Which meant they were in disorder. She wondered whether the band of suicide ships had been led by some admiral bent on making their last stand count for something. People’s Home bucked again, then twice more.
“Engineering’s been hit,” Vaughn said. “The reactor’s … I can’t tell. Something’s wrong with the reactor.”
If the magnetic bottle failed, it would be like a low-yield nuke going off. Even if it didn’t crack the city open like an egg, the systems that kept them all alive would be melted and fused. And the prospect of aid ships reaching them in the chaos of the battle were low enough to pass for never.

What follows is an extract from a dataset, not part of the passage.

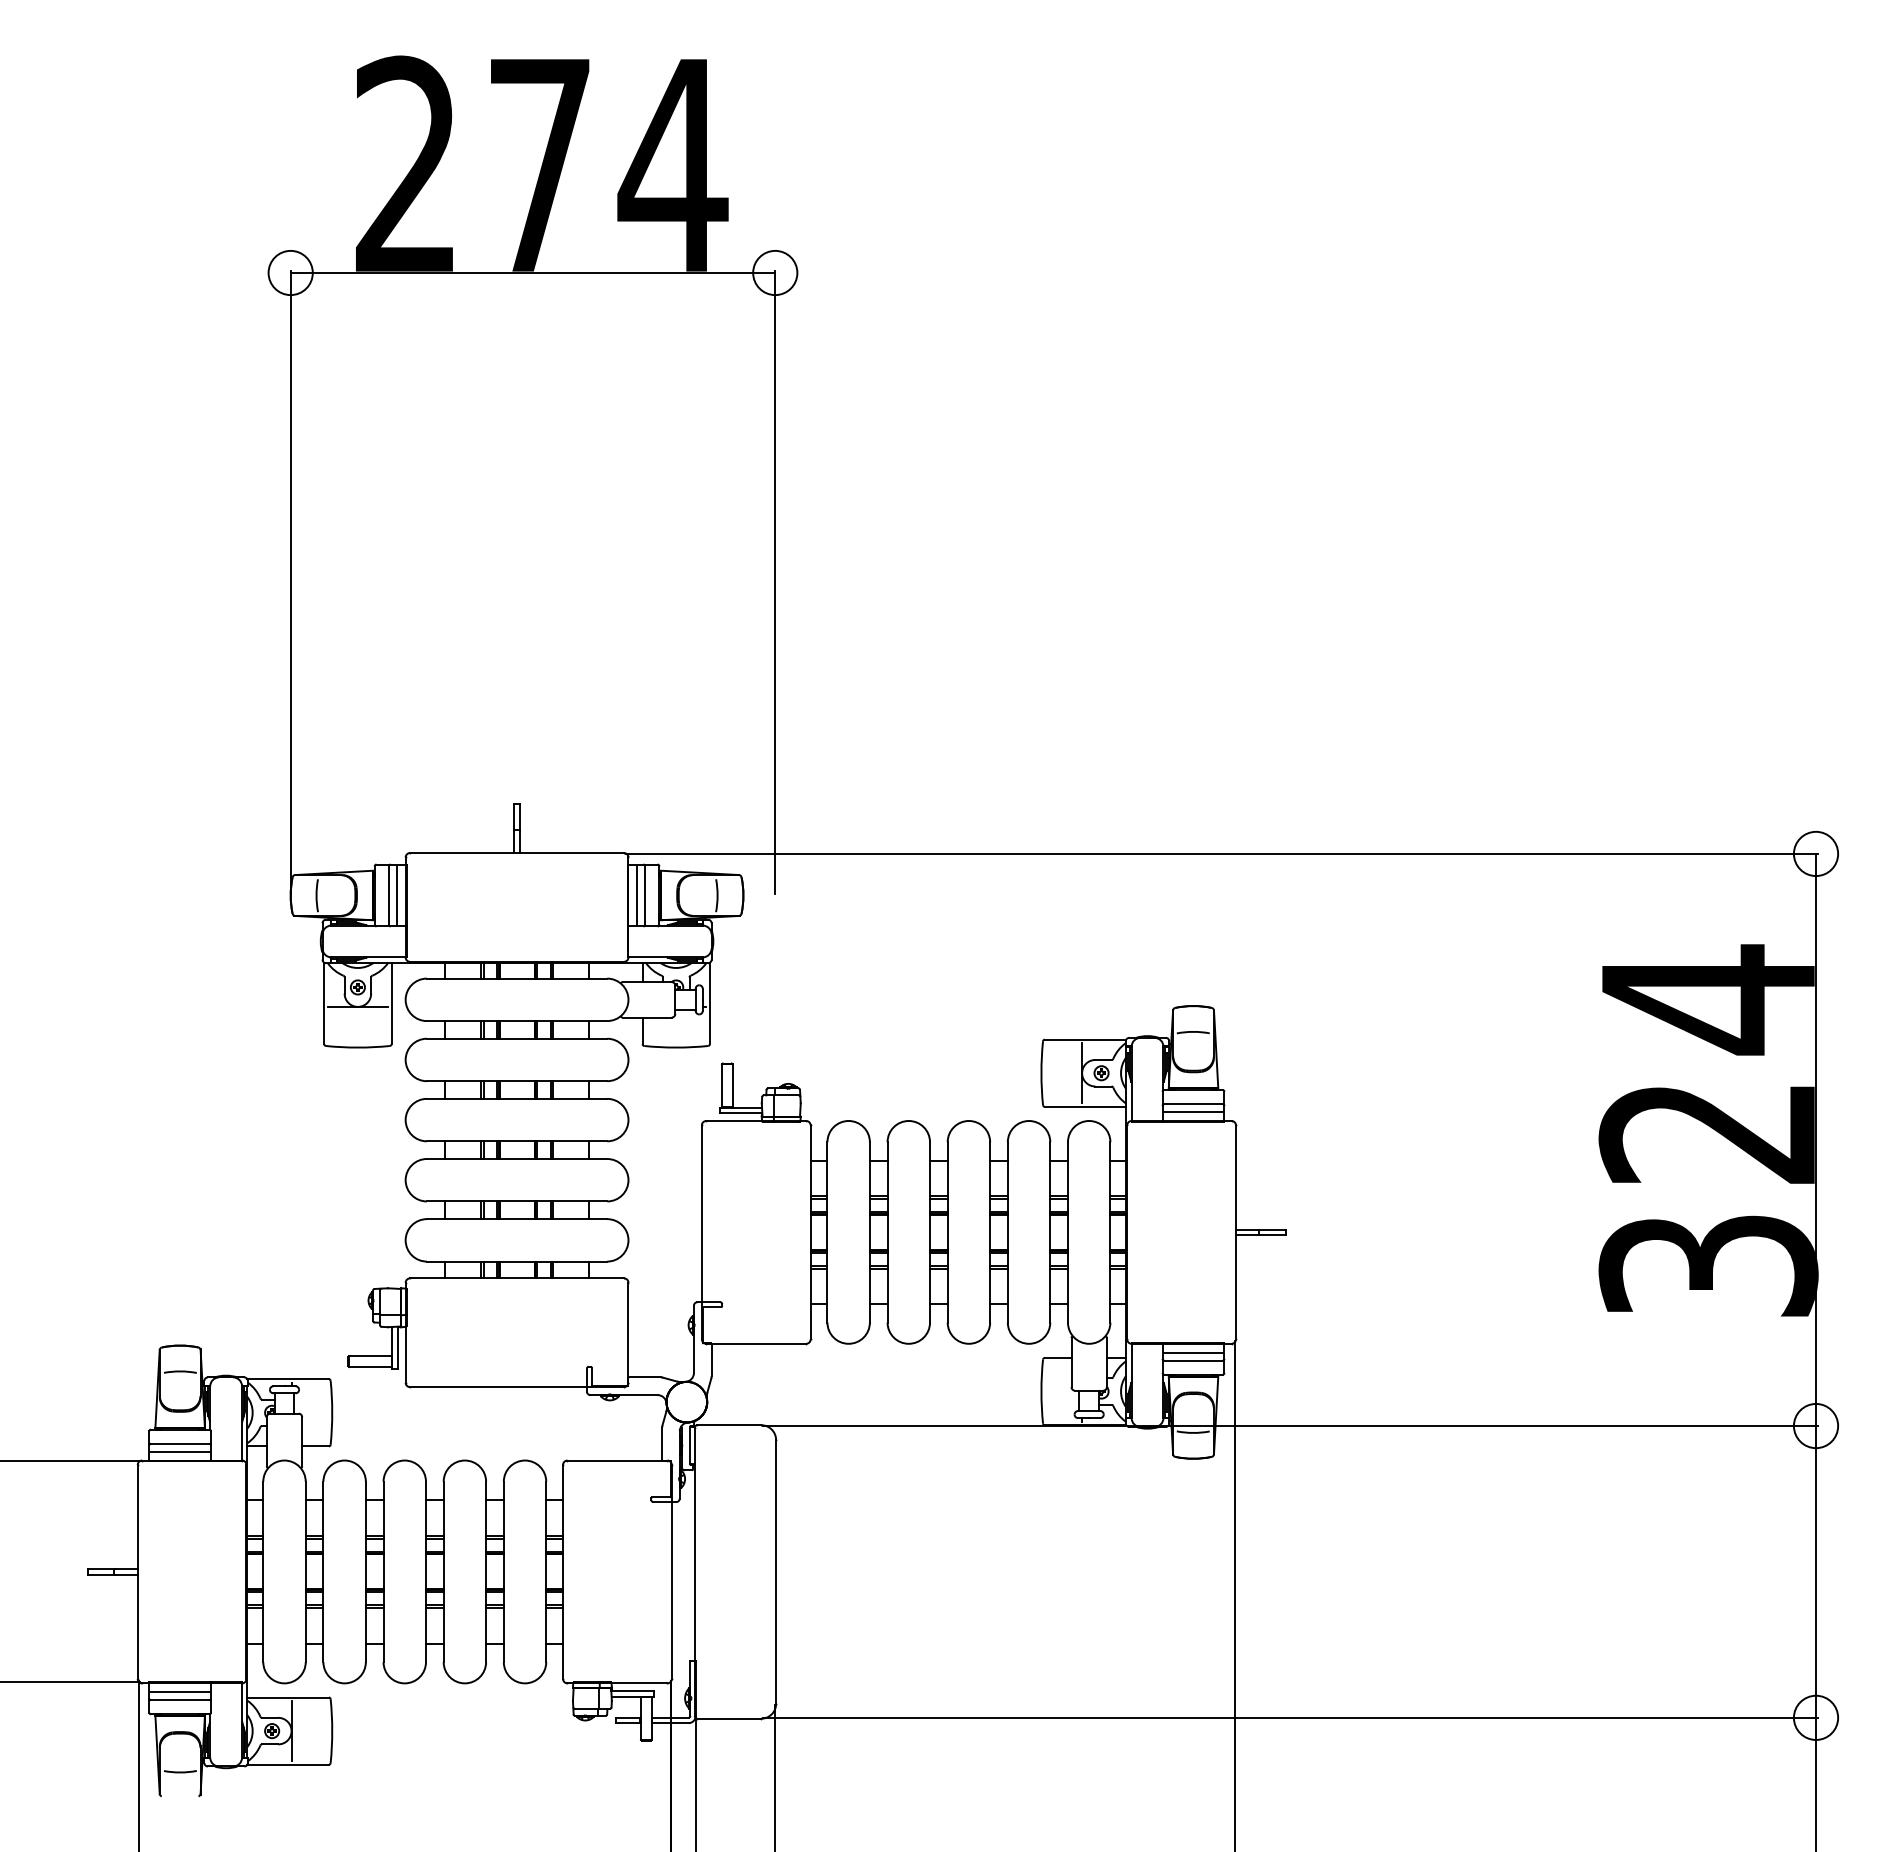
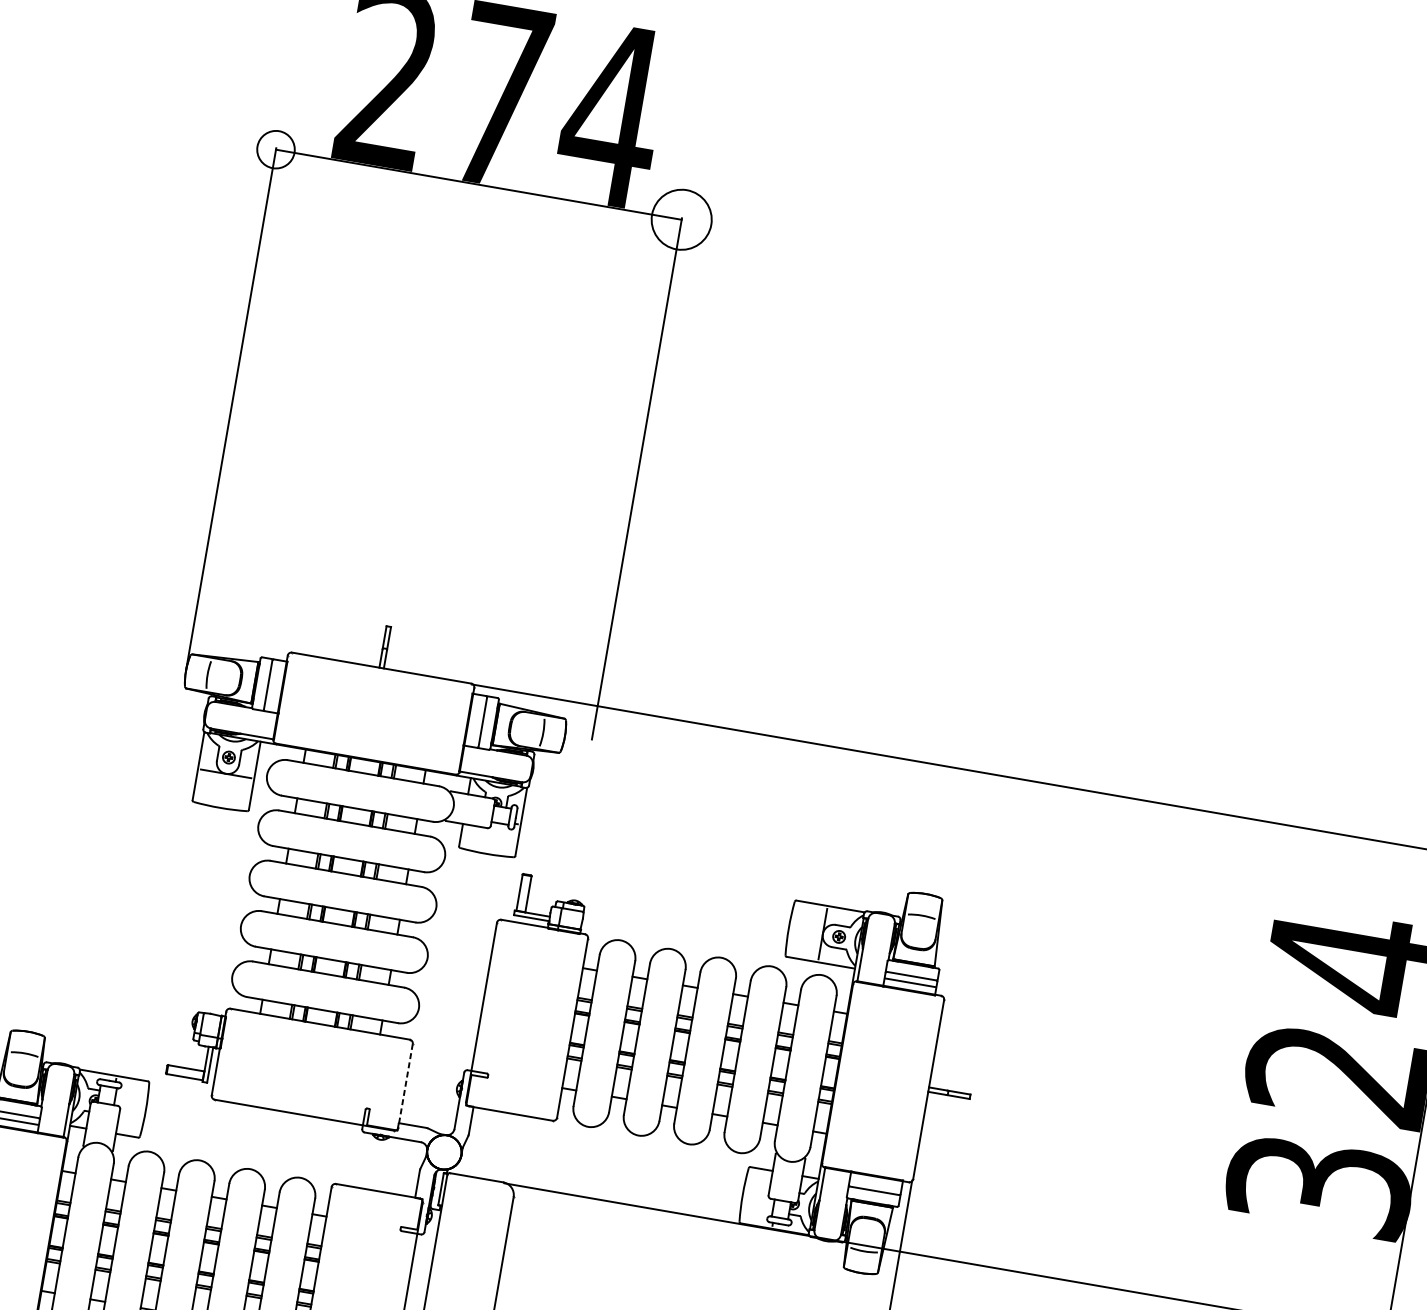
circle: (775, 272) -> (681, 219), size x1.6
line: (396, 895) -> (274, 686), removed
line: (637, 895) -> (476, 721), removed
line: (628, 1332) -> (405, 1085), solid -> dashed
line: (1193, 1352) -> (875, 1184), removed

“Drop core,” Drummer said.
Vaughn didn’t reply, but the thrust gravity stopped. Drummer grabbed the edge of her crash couch and dragged herself back into it, strapping down with the ease of a lifetime’s habit. The automated emergency report showed long swaths of the city under lockdown, pressure doors isolating levels and halls. Keeping the air in the city as best they could. If she hadn’t sent away as many nonessential personnel as the ships would hold, it would have been worse. As it was, it still meant deaths. People who’d trusted the union elections to put someone in charge who would protect them. How many of them were dead now who’d been alive an hour ago? And how many more seconds before the next round came? It was like someone else’s thought dropped into her own brain.
A sickly calm washed over her. This was what it felt like to see death. To know that the worst was coming, and there was nothing she could do to turn it aside.
“Keep firing,” she said. If we’re going down, let’s go down swinging.
The weapons tech coughed out something between laughter and despair. “We are dry on rail-gun rounds. We are at six conventional plasma torpedoes, and five percent on PDC.”
Fire anyway, Drummer thought. Throw everything at them. Except that if the Tempest threw a missile at them, there would be no defense. Drummer closed her eyes. The temptation was still there. If it meant that she died—that all the men and women under her command died with her—at least it would be over. She wouldn’t wake up in a wave of dread. She wouldn’t watch the structures she’d sworn to protect be peeled away by a threat she hadn’t considered worth thinking about until the Tempest had flown through Laconia gate.